In 2014, sequestration instituted mindless, deep, across-the-board cuts to every area of government spending. Everything from defense spending and national parks to the Forest Service and the social safety net were hit hard by this policy. As I mentioned in my last newsletter, there’s general agreement that sequestration is a bad policy. No family, no business would just mindlessly cut everything across-the-board. Rather, they would prioritize. They’d make tough decisions. That’s what Congress should do too.
The sticking point now is that Republican leadership in the House only wants to lift the sequestration budget cap for defense spending and maintain sequestration for every other area of government. Democrats and some Republicans have pointed out that this fails to help the country fight the opioid epidemic, build infrastructure (which creates jobs), and fight forest fires. So, the leaders of both parties are trying to hammer out an agreement before December 22. Unfortunately, rather than finding consensus, Congress has been kicking the can--funding government two months or even two weeks at a time. That’s nuts. In September, Congress punted to early December. In early December, it punted to December 22. And now, it’s quite possible that it will punt into the New Year. That’s the wrong way to do business.
I’m doing everything I can to help reach a long-term agreement on this important issue. The federal government is the largest employer in our region, so the last thing I want is for the government to shut down right before the holidays. I’m working hard to prevent that. Congress needs to put in place a long-term plan.
Stay tuned on that, and know that I have the backs of our federal workers and of the folks they serve. I’m keeping the pressure on to make a long-term deal so workers in our region can have some real peace of mind, not just another short-term fix.
- A free and open internet.
Over the course of the last few weeks, I’ve heard from thousands of you about your support for net neutrality. I’m with you. I support a free and open internet.
While the FCC voted last Thursday to remove net neutrality protections, this conversation isn’t over. Rather than let the Trump Administration and the FCC take the lead on this issue, I think Congress should take action to reform our telecom laws so consumers and innovators have access to a free and open internet.
I talked about net neutrality with Rep. Ro Khanna from Silicon Valley in the newest episode of my podcast, Quick Questions About Congress with Kilmer. (We also talked about the importance of public service and about our love for Rocky IV...and the travesty that is the refereeing of the fight between Ivan Drago and Apollo Creed). Check it out here.
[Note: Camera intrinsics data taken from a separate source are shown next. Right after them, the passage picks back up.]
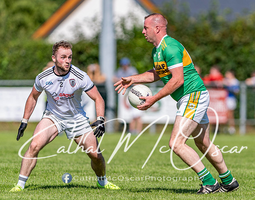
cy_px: 93
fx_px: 4109
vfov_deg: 2.8
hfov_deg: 3.6
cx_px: 161
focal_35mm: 549
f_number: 2.8
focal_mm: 300
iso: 100
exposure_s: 1/2000
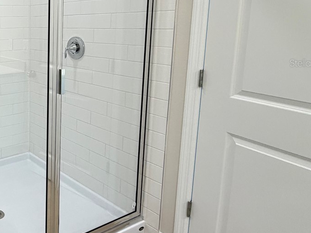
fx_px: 296
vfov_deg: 41.8
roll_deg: +1.5
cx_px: -33
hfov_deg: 42.8
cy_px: 63
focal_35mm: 33
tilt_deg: -8.2
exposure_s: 1/120
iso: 250
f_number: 2.2
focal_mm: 2.22
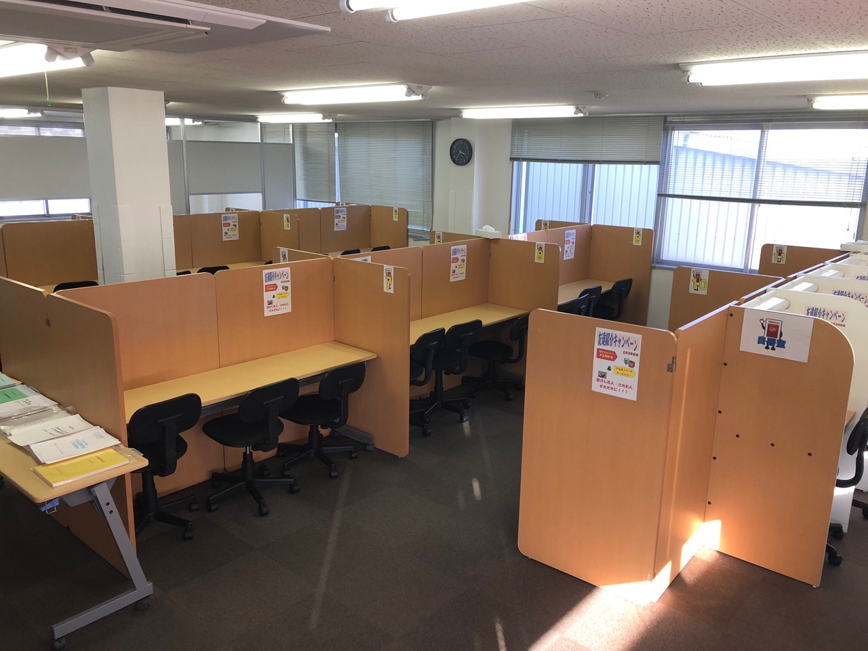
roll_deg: -1.5
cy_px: 326
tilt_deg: -13.8
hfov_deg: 63.4
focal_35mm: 28
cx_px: 434
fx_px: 702
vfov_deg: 49.7
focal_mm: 3.99
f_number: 1.8
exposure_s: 1/40
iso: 25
If you’re just getting up to speed on net neutrality, check out my crash course here.
Less forest fires and a better way to pay for fighting them.
The wildfires that have hit the West this year have been devastating. Sadly, wildfires are becoming more and more common, and the U.S. Forest Service is struggling to keep pace. Part of the reason is because of the way the government pays to fight these fires. Unlike floods, hurricanes, tornadoes, or any other natural disasters our government helps people recover from, the Forest Service can’t access disaster funds when they fight forest fires.
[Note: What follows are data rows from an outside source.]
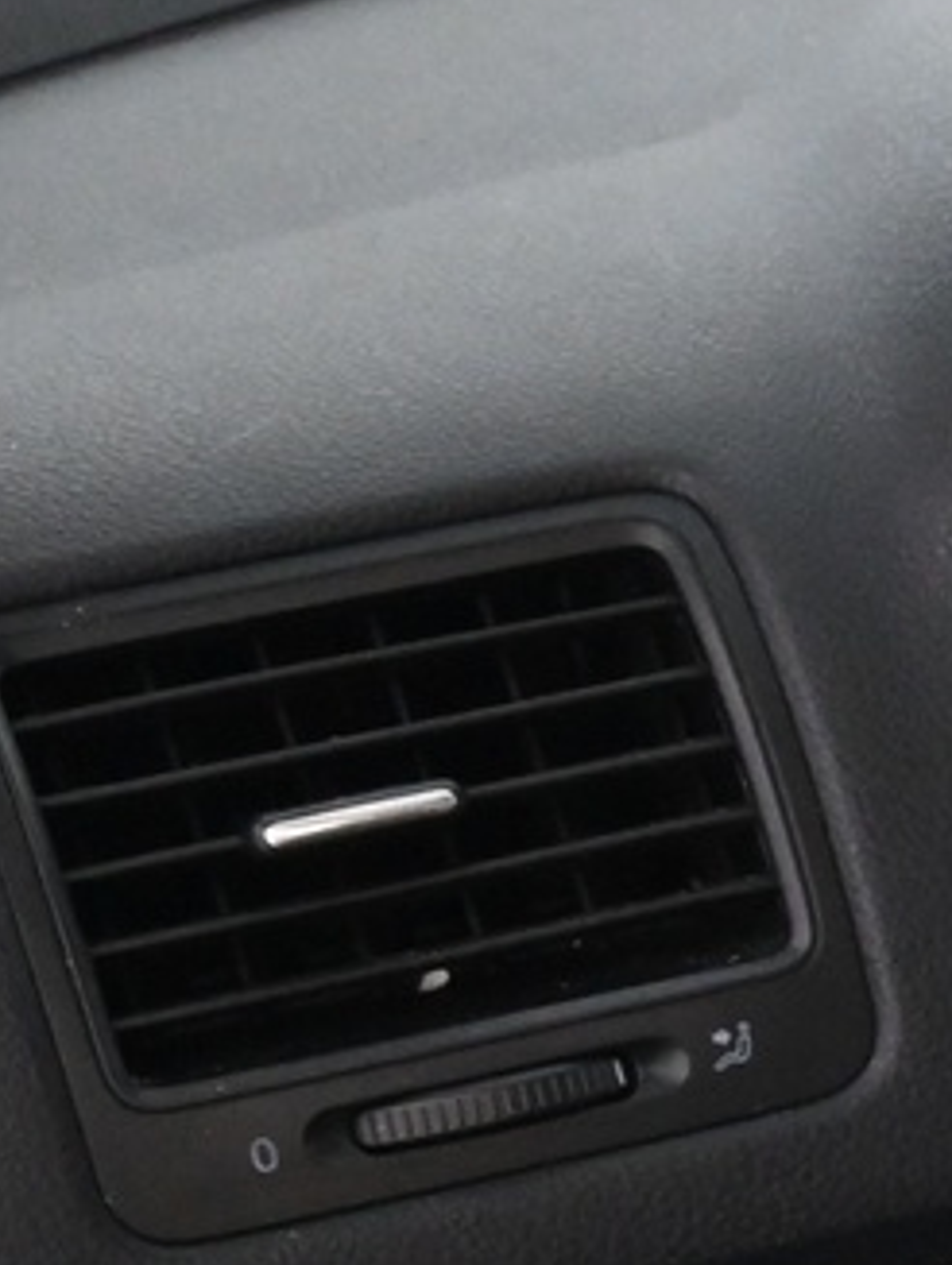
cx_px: 2670
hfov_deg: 8.1
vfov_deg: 12.2
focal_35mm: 161
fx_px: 5876
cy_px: 1238
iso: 3200
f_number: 4
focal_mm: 22.5
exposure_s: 1/40
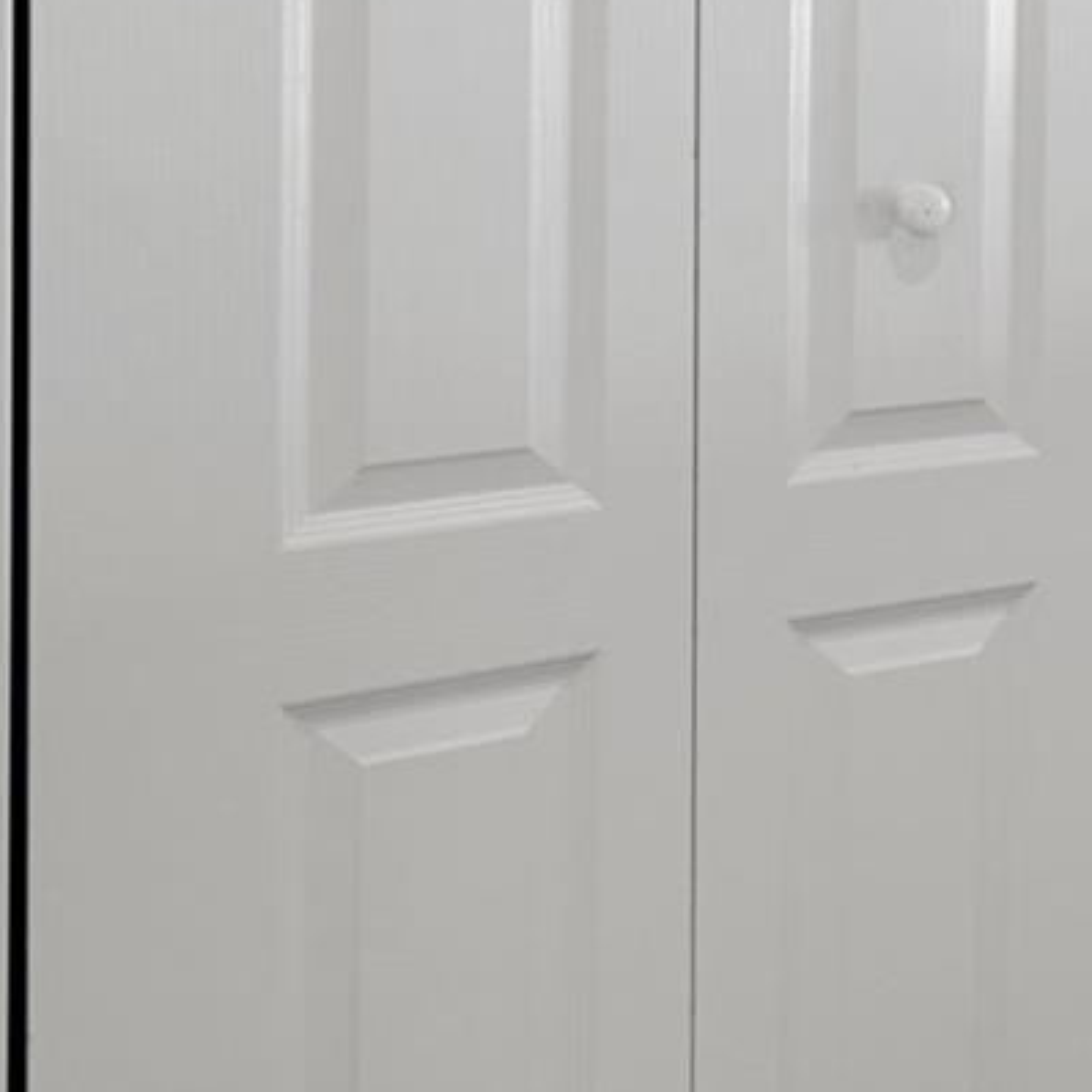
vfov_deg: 27.9
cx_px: 1534
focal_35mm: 58
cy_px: 19
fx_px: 2070
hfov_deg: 24.5
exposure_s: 1/2
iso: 400
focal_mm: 17
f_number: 8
This is a huge problem because, in the absence of support from the Federal Emergency Management Agency, the Forest Service has to borrow from other parts of its own budget to keep fighting these fires. The result is that there’s much less money left for other programs like hazardous fuel reduction, thinning, and restoration activities that actually help make forests more resilient to fires! In fact, this year, firefighting will consumer over half of the Forest Service budget. It makes no sense, and it means that we’re chasing our tails on this.
I’ve been working with Republicans and Democrats to end this disastrous practice, known as fire borrowing. I’m the cosponsor of a bipartisan solution, and I hope that Congress will pass this bill soon so that we can give the Forest Service the resources it needs to fight these fires and continue to sustainably manage our forests.
- More time with more of you.
I’m sorry the limbo created by the potential shutdown has kept me in Washington, DC longer than scheduled. I apologize I had to give a few of you rainchecks on meetings and events I was supposed to attend this week back home.
I’m also really bummed that I missed joining a group of about 1,000 students earlier this month as they talked with the International Space Station at the new IMAX theater in Gig Harbor. (Instead they had to settle for a video--I don’t even want to know what my head looks like on an IMAX).
One of the best parts of my job is seeing the awesome work that happens in our region, and going around to each community hearing about how I can help grow our region’s economy and create jobs. In the New Year, please know that I’ll look forward to continuing to learn from you and to speak up for you in Congress.
Okay, that’s it for this time. Please let me know if I can offer you or someone you know a hand. And, from my family to yours, have a wonderful holiday season, a Merry Christmas and a terrific New Year.